- Proposed rules on CAMT, stock buyback tax among those targeted
- Groups want guidance on research and development accounting
Industry groups are calling on the IRS and Treasury Department to revoke or revise a wide swath of agency guidance that they say would hurt businesses.
Regulations in the cross-hairs include the proposed rules on the corporate alternative minimum tax, or CAMT; stock buyback excise tax proposed rules; cryptocurrency broker reporting final rules; and cloud transaction proposed rules.
In comment letters to the agencies, business groups also asked for long-awaited guidance on research and development expense amortization, which was heavily modified in the 2017 tax law.
The letters come in response to agency solicitations for input on this year’s Treasury Priority Guidance Plan and join comments from the National Foreign Trade Counciland other groups asking for withdrawals or revisions to tax rules.
CAMT
Businesses requested additional safe harbors and revisions to the proposed accounting methods for CAMT, which seeks to set a 15% minimum tax on financial-statement income for companies that make over $1 billion a year.
The American Bar Association letter requested additional safe harbors for compliance requirements on firms with no liability under the tax and with respect to the accounting for depreciable property.
The Silicon Valley Tax Directors Group, in their letter, said that while some of the proposed CAMT rules were helpful, many were overly burdensome for businesses—particularly around the treatment of partnerships and foreign tax credits.

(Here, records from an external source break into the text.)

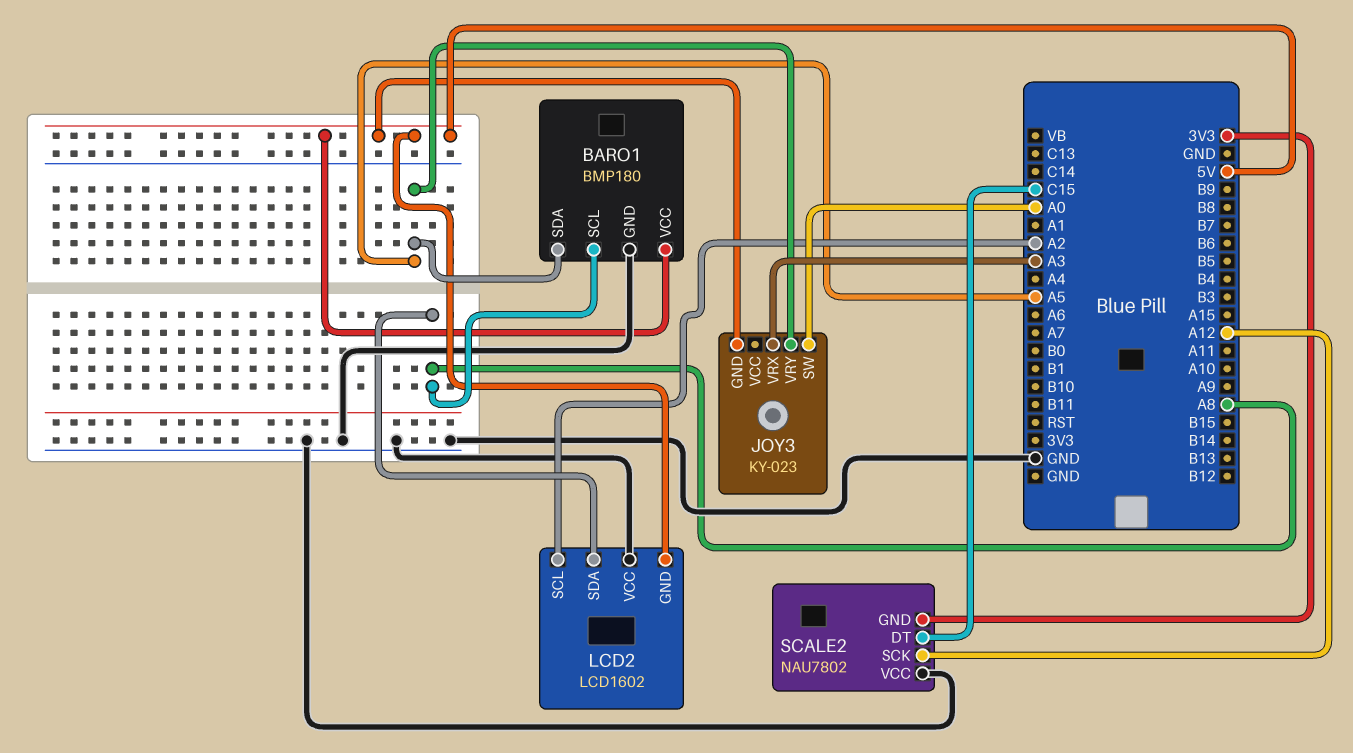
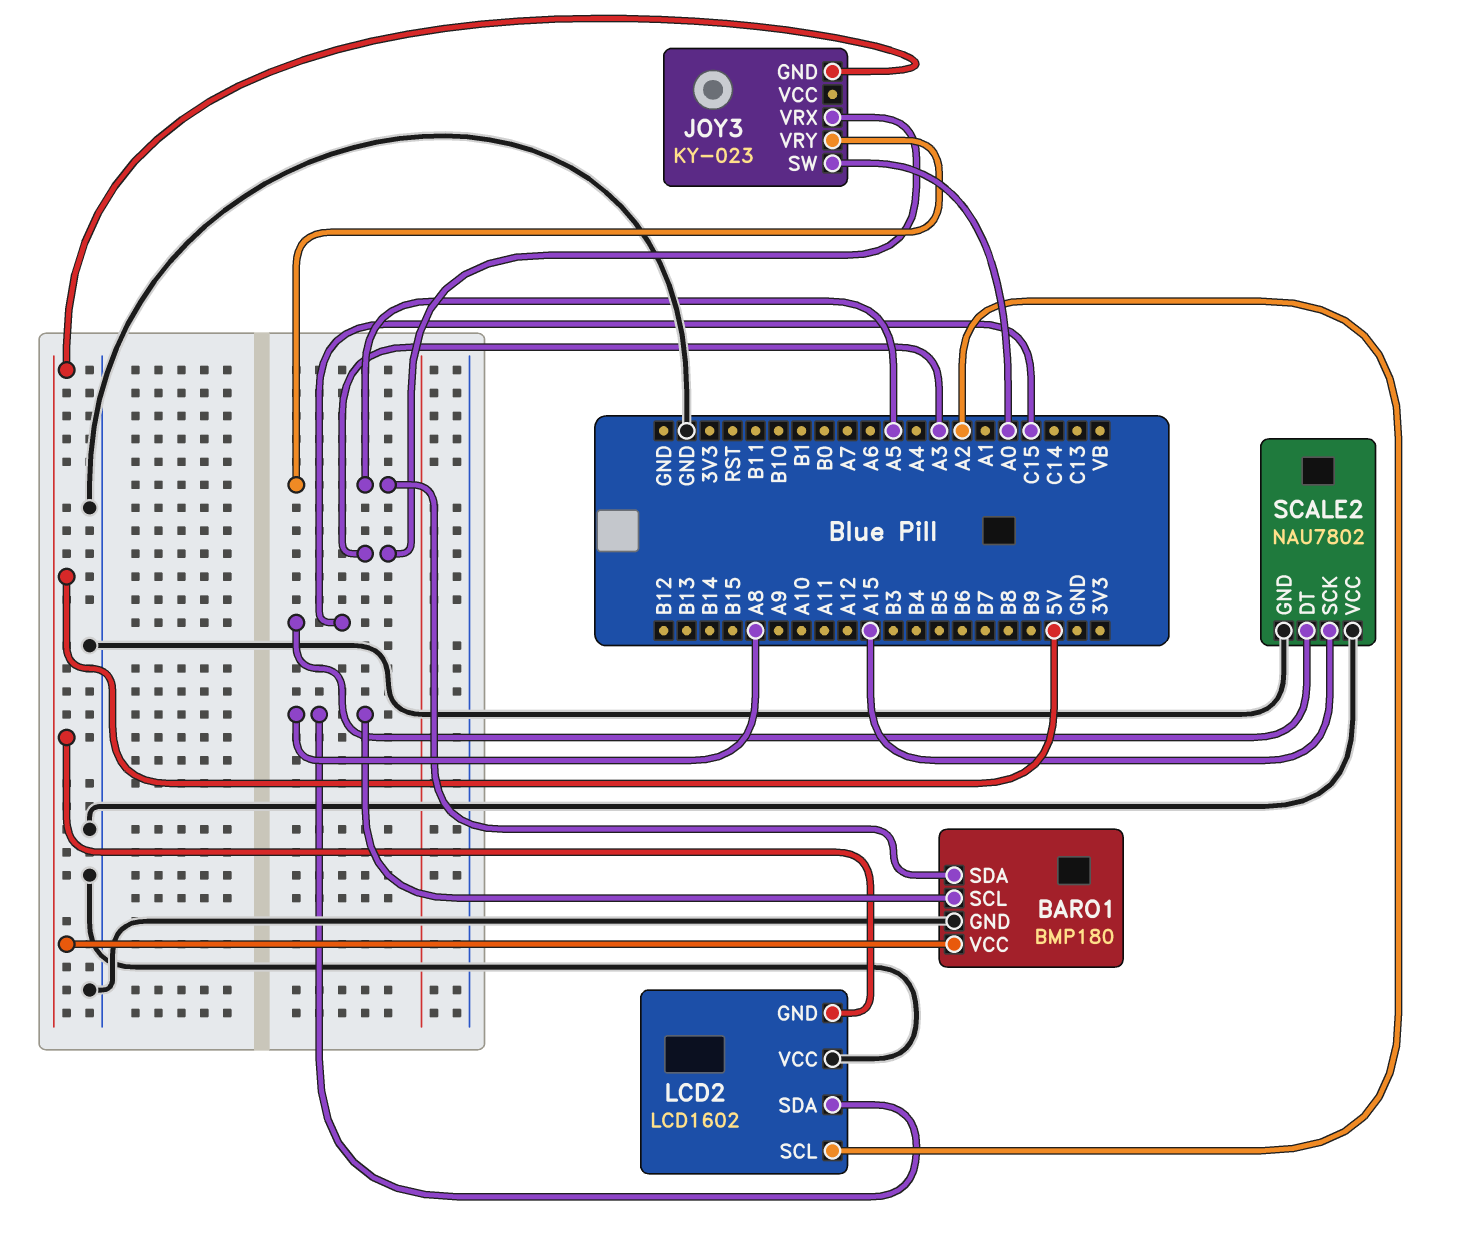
SCALE2 pin GND: 3V3 -> GND
SCALE2 pin SCK: A12 -> A15

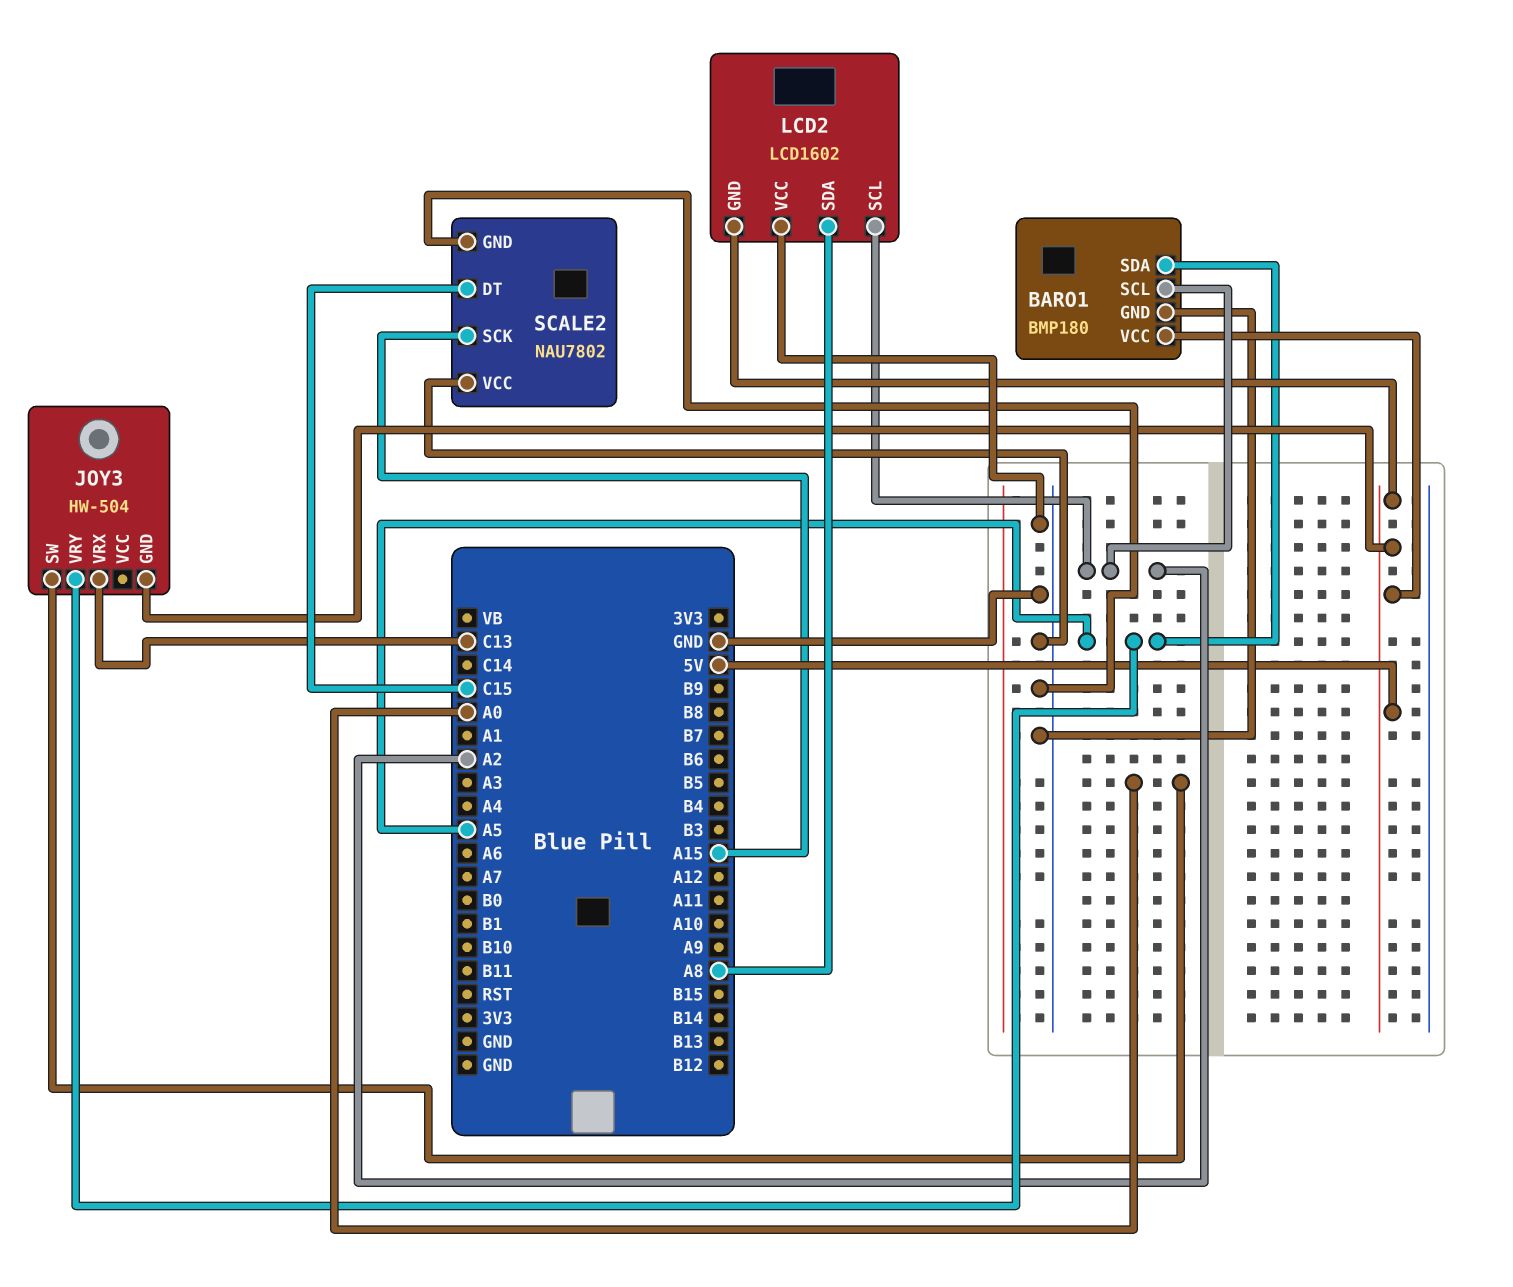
BARO1 pin SCL: A8 -> A2
JOY3: KY-023 -> HW-504
JOY3 pin VRX: A3 -> C13

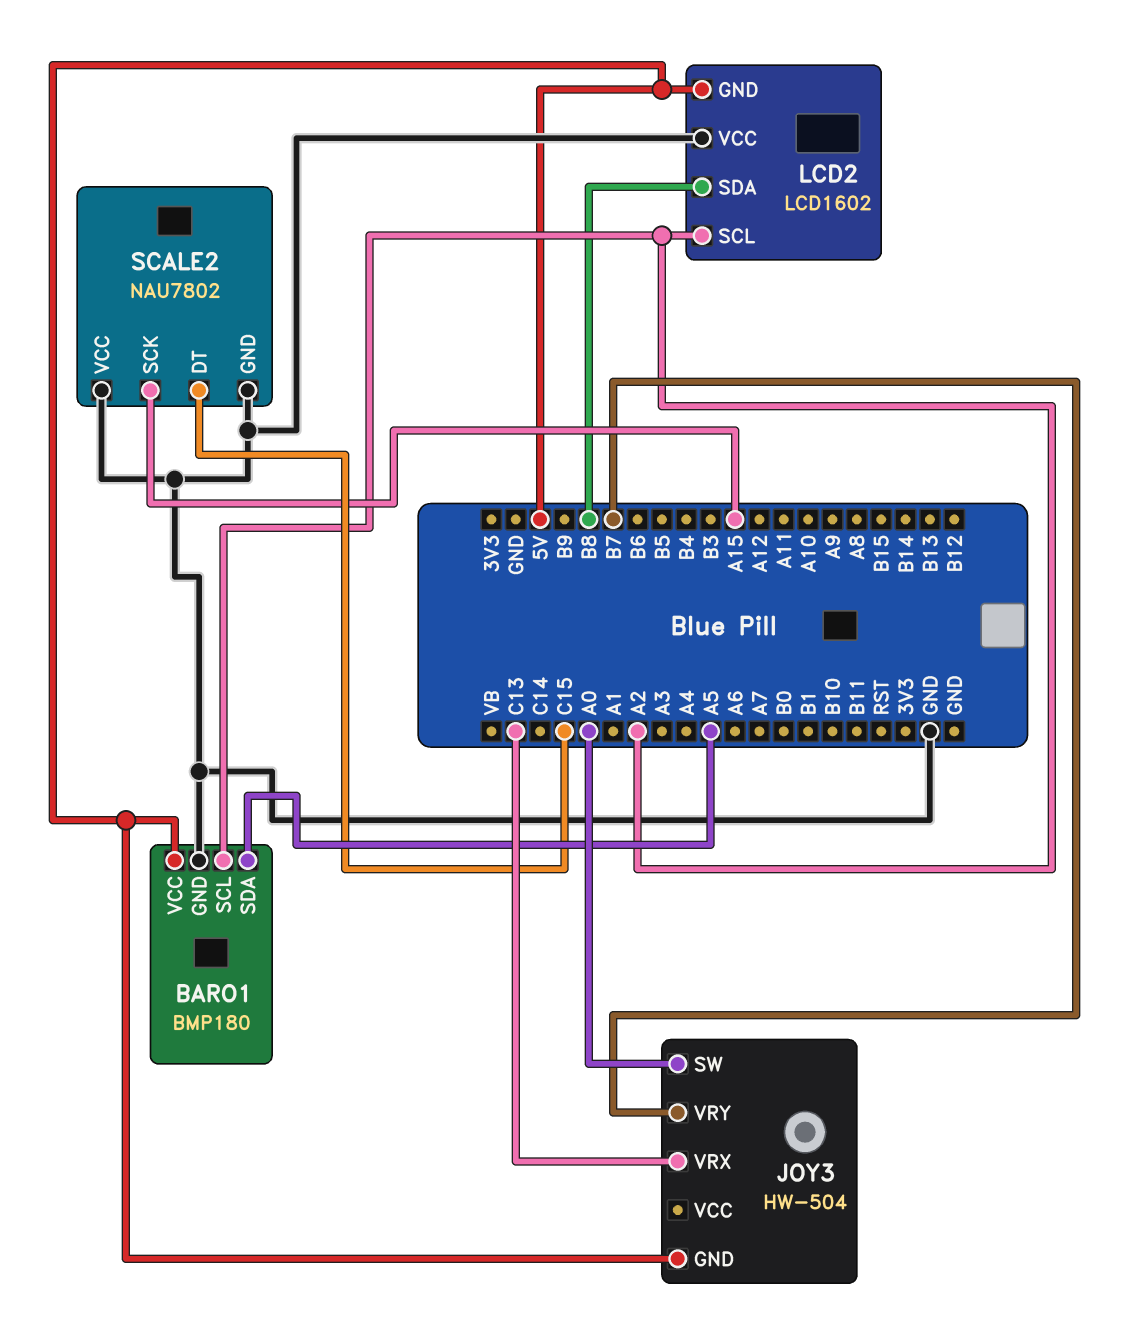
JOY3 pin VRY: A5 -> B7
LCD2 pin SDA: A8 -> B8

The group recommended the proposed rules be revised to expand which taxes are eligible for the foreign tax credits.
Additionally, the group said the IRS’s proposed approach to partnerships is overly burdensome.
In the proposed rules, the IRS went with a “bottom up” approach in which partnerships calculate their own adjusted income, making the adjustments to financial statement income required under CAMT, and a portion of that adjusted income would flow up to the partner or taxpayer as part of its own adjusted income.
That approach would mean more work for partnerships and came under heavy criticism after it was initially proposed. The Silicon Valley group recommended the IRS revise the proposed rules to include a “top down” approach.
Stock Buyback Tax
The Silicon Valley group urged the IRS and Treasury to remove the so-called funding rule from the proposed guidance on the excise tax on stock repurchases, under which a foreign company can be subject to the tax if its buybacks are deemed to have been funded by a US subsidiary.
The 1% tax is levied on transactions when companies buy back their own stock.
The group said that the IRS and Treasury lack the statutory authority to extend the tax with the funding rule and that it would be overly burdensome on companies. The US Chamber of Commerce also asked that the funding rule be rescinded.
R&D Expenses
Businesses also requested additional guidance on write-offs for Section 174 research and development expenditures, which were amended in the 2017 tax law to require companies to amortize the expenses over a number of years, rather than deduct them the year they were incurred.
That meant companies can take fewer R&D deductions in any one year and thus must pay higher taxes, but the government has yet to provide guidance on how that will be implemented.
The ABA said the statute modifying the rules failed to define what expenditures counted as amortizable R&D, and asked for guidance on the definition of software development, treatment of costs in contract research arrangements, and other areas. The US Chamber of Commerce also requested guidance on Section 174.
Cloud Computing
The Chamber also urged that proposed regulations on determining the source of income from cloud-computing transactions be withdrawn. The regulations “would impose a rigid, formulaic new framework” and lead to “significant administrative and compliance costs on taxpayers” the group said.
Additionally, the Chamber also joined other groups in asking that regulations on “double-dipping” of corporate losses and foreign tax credits be withdrawn.
When it comes to transfer pricing guidance, the Silicon Valley group called for the IRS to rescind final regulations on including stock-based compensation in cost-sharing agreements, and joined the NFTCs calls to revoke the so-called periodic adjustments rule.
The Center for Regulatory Freedom, which is affiliated with the American Conservative Union Foundation, urged Treasury and the IRS to rescind regulations finalized in 2024 for brokers to report cryptocurrency transactions.
The regulations charge “extortionate” penalties for failure to comply and “significantly and unjustifiably impede both technological innovation and economic development,” the group said.